The bottleneck is metric validity. A system can drive leaderboard scores upward without understanding biological mechanism, causal structure or deployment constraints. The narrower the metric, the more the system may find score-specific tricks. The closer the metric is to the real scientific objective, the more valuable the output becomes.
This maps directly to a broader AI boundary: executable, scored and reproducible computational tasks can adopt AI quickly; tasks requiring long-horizon experiments, causal explanation, cross-environment generalization and responsibility judgments remain slower.
Read it critically: generalization, leakage, metric gaming and safety
The first red flag is generalization. ERA performs strongly across public benchmarks, but these are still scorable tasks. The next question is whether it improves output in new data, new labs, new diseases and real scientific workflows, not just known leaderboards.
The second red flag is data leakage and benchmark overfitting. The paper uses holdout designs, rolling validation and expert code inspection, but any automated search system must guard against accidental leakage from public benchmarks, historical submissions, paper summaries or evaluation code.
The third red flag is metric gaming. ERA’s strength comes from automatic scoring, so it can also turn the metric into the target. Scientific users need to ask whether the score really represents biological signal, public-health value or reproducible scientific insight.

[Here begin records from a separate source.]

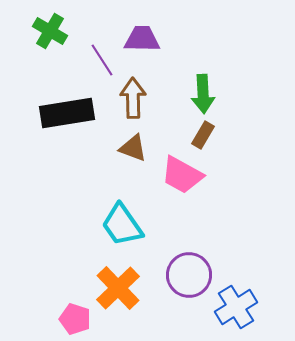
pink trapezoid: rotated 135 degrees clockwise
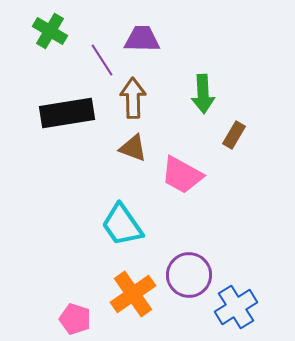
brown rectangle: moved 31 px right
orange cross: moved 15 px right, 6 px down; rotated 9 degrees clockwise
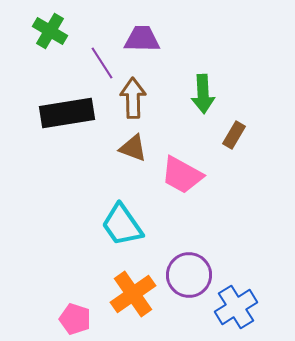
purple line: moved 3 px down
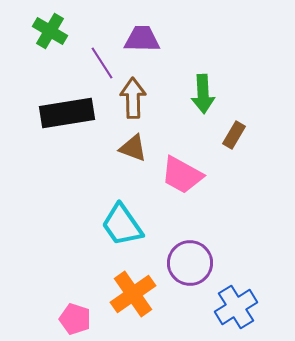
purple circle: moved 1 px right, 12 px up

The fourth red flag is safety. The authors explicitly note that expert-level empirical software lowers the barrier to sophisticated computational workflows. In disease forecasting, clinical modelling, synthetic biology or other sensitive domains, human review, access controls and risk boundaries matter.
What this implies for AI application boundaries
For investment or collaboration judgment, ERA suggests looking for workflows where validation is cheap. A serious project should define the data, evaluation function, sandbox, feedback loop and human review path. In biomedicine, single-cell analysis, imaging analysis, epidemic forecasting and drug-screen modelling are better early landing zones than open-ended clinical reasoning.

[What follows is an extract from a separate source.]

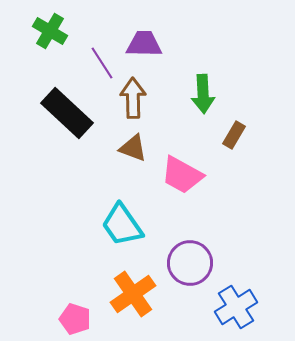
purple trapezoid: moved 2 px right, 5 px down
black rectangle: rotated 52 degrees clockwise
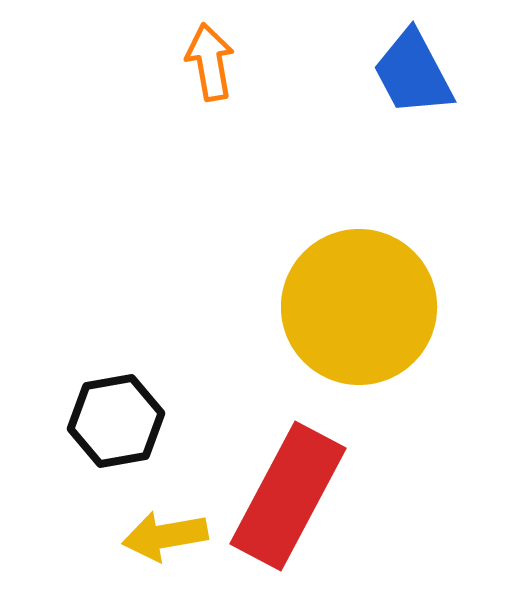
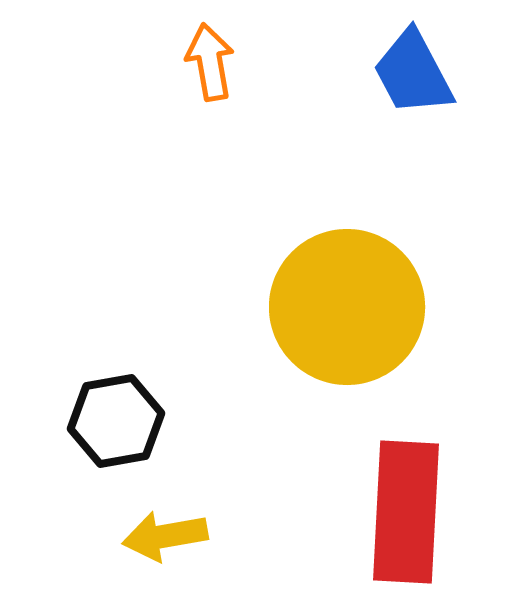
yellow circle: moved 12 px left
red rectangle: moved 118 px right, 16 px down; rotated 25 degrees counterclockwise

For research tracking, I would follow three questions: whether code-search systems can connect to real experimental loops, how metric design can prevent benchmark overfitting, and whether AI-generated scientific software can be reproduced, maintained and interpreted by outside teams.

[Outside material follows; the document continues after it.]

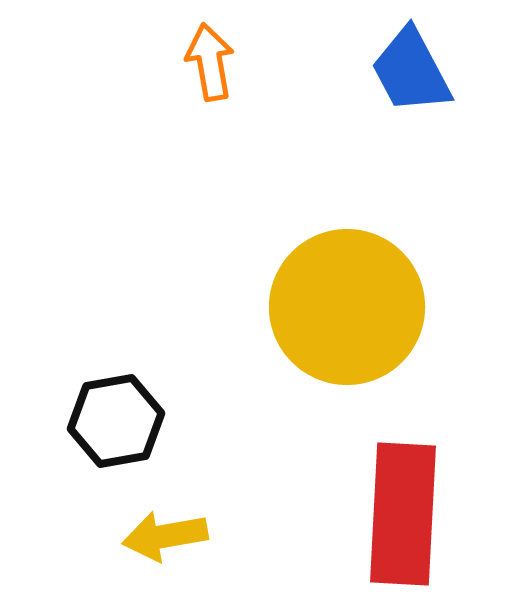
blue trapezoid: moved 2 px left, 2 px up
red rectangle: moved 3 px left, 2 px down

Two open questions matter. Which biomedical tasks can be turned into reliable scorable tasks? And if AI-generated software fails in a real research or public-health setting, should accountability sit with the task designer, the model provider or the user?
Yang’s signal rating: High
Axis one, signal strength: High. Reason: ERA connects LLMs, tree search, automatic scoring and research-idea recombination into a general AI-for-science workflow, with strong results across public quantitative tasks, especially single-cell integration and epidemiological forecasting.
Axis two, technical / deployment maturity: Medium-High. Reason: for scorable computational tasks, this is close to a usable workflow, with a public reference implementation and generated candidate solutions. Broader deployment still depends on metric quality, leakage control, out-of-benchmark generalization, safety review and human scientific judgment.
One-sentence summary: ERA shows that AI will first transform the parts of science where software trial-and-error can be scored cheaply.